Exercise aim:
Starting with the line that contains "collector number: 452" and going on through the end of the data, write those lines out again with "catalogue" swapped for "catalog" and everything else left as it is.

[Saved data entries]
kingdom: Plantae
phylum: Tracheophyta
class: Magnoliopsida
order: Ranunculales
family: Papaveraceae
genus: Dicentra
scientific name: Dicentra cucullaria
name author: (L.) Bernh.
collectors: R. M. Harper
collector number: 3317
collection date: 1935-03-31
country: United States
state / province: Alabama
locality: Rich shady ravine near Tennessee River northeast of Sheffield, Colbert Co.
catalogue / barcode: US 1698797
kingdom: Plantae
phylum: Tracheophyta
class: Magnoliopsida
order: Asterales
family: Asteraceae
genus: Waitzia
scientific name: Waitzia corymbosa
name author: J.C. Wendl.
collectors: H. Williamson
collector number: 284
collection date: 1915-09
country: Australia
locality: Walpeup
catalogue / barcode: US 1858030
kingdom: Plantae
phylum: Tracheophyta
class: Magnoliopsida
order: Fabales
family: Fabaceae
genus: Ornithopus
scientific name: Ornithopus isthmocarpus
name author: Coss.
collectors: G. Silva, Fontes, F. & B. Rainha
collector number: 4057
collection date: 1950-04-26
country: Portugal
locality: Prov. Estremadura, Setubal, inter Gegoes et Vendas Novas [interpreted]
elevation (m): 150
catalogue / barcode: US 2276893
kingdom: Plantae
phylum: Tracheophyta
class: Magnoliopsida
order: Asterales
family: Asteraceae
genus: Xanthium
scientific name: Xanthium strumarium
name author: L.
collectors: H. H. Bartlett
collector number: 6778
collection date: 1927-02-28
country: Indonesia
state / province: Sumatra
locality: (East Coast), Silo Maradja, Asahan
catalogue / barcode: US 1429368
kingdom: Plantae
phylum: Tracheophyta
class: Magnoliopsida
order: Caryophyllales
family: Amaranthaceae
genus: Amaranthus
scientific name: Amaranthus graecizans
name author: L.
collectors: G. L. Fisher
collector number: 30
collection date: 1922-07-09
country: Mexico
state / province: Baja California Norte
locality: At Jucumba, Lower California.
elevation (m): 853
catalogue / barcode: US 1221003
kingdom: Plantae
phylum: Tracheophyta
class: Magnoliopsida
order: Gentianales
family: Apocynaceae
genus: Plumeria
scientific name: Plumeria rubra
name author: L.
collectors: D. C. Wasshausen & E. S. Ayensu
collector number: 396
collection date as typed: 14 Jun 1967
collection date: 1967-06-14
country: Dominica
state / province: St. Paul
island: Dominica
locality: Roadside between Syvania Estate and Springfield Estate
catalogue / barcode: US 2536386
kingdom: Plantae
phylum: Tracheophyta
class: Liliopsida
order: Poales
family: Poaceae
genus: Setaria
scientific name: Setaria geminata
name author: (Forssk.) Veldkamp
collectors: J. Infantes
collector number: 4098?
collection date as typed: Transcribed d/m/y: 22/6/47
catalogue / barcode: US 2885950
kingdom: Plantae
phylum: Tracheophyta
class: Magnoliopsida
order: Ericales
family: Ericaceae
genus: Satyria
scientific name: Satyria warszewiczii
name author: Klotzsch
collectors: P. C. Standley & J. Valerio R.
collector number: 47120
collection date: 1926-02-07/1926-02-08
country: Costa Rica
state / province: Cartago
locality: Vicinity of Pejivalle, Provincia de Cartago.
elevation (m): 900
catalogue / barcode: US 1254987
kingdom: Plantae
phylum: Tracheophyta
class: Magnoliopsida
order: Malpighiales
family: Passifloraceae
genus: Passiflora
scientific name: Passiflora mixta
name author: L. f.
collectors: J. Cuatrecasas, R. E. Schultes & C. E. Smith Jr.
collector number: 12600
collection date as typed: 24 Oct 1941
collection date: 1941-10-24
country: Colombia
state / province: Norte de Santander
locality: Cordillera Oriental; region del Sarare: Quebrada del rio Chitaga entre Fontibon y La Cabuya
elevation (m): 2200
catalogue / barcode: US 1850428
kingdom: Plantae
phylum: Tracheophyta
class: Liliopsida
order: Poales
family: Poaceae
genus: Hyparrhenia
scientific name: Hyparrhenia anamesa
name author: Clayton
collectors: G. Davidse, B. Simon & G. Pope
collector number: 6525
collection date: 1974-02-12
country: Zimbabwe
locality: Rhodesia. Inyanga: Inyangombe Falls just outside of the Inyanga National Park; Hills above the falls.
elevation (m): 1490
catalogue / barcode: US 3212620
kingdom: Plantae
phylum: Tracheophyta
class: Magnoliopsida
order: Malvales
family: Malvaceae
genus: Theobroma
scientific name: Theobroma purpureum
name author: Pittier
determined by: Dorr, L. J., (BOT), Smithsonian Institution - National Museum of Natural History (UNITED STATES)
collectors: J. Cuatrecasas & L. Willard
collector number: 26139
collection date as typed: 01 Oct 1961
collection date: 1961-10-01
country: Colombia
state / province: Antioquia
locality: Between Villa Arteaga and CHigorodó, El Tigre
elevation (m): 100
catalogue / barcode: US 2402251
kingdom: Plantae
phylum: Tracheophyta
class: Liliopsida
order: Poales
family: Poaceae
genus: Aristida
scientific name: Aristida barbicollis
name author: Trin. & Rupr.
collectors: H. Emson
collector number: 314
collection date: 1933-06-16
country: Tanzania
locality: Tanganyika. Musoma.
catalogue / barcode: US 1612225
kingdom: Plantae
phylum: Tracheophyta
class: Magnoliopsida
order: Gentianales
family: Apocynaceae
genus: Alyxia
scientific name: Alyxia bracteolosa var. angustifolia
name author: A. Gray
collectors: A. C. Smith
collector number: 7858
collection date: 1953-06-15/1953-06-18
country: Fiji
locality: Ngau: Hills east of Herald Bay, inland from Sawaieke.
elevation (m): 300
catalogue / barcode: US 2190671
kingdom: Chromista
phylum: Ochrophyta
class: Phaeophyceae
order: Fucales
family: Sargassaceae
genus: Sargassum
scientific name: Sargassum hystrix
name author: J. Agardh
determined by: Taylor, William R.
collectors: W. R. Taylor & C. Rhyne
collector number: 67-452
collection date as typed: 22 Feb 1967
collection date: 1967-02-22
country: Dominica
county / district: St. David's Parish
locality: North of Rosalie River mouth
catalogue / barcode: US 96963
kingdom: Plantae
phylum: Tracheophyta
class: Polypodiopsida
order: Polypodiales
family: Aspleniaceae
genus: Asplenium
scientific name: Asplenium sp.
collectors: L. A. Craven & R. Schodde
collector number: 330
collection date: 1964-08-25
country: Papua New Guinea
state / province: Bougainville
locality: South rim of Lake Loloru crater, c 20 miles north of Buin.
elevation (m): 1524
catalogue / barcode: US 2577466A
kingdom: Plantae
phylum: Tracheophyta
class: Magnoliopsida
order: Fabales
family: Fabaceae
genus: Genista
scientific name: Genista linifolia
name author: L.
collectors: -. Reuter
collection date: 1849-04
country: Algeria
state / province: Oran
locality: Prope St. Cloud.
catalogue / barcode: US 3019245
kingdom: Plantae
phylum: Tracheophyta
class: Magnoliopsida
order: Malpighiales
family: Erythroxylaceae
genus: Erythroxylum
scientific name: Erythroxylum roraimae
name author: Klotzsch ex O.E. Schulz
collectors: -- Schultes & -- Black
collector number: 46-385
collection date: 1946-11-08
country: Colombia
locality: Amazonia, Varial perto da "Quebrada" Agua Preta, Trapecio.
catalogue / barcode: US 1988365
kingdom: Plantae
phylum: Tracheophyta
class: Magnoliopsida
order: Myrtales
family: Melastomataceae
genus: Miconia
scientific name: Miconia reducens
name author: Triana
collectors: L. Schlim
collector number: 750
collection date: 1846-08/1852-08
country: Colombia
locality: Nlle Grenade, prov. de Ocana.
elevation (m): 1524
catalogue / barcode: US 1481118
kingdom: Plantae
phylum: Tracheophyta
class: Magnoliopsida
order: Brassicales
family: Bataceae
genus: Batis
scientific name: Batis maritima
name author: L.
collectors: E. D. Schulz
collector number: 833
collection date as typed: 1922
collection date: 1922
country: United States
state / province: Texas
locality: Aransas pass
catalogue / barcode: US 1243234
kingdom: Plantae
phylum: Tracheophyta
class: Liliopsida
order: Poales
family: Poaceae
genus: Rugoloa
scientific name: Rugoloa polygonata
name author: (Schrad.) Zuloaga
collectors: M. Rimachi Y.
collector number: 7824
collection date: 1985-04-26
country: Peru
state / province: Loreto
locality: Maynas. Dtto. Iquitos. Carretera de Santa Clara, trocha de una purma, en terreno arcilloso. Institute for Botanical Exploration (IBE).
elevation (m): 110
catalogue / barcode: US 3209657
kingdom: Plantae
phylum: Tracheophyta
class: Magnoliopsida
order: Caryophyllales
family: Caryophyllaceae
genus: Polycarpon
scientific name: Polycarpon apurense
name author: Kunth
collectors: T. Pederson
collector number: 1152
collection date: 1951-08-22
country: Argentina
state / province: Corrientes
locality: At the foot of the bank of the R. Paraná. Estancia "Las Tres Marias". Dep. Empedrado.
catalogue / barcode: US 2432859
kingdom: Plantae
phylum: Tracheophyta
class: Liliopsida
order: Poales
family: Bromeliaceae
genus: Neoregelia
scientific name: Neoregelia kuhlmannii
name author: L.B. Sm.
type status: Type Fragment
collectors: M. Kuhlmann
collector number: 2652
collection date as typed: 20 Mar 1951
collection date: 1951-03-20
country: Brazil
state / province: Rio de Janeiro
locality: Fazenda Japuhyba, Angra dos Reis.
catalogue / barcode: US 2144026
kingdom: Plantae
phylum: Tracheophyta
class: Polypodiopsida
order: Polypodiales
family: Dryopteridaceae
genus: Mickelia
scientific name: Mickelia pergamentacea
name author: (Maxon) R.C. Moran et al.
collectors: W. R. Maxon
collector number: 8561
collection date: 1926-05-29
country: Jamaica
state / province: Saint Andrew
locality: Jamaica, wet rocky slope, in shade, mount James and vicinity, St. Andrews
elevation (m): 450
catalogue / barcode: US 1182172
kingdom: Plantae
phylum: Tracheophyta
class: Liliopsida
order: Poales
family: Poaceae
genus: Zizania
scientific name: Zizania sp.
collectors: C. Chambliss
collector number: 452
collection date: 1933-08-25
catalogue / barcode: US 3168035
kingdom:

Answer for this exercise:
collector number: 452
collection date: 1933-08-25
catalog / barcode: US 3168035
kingdom:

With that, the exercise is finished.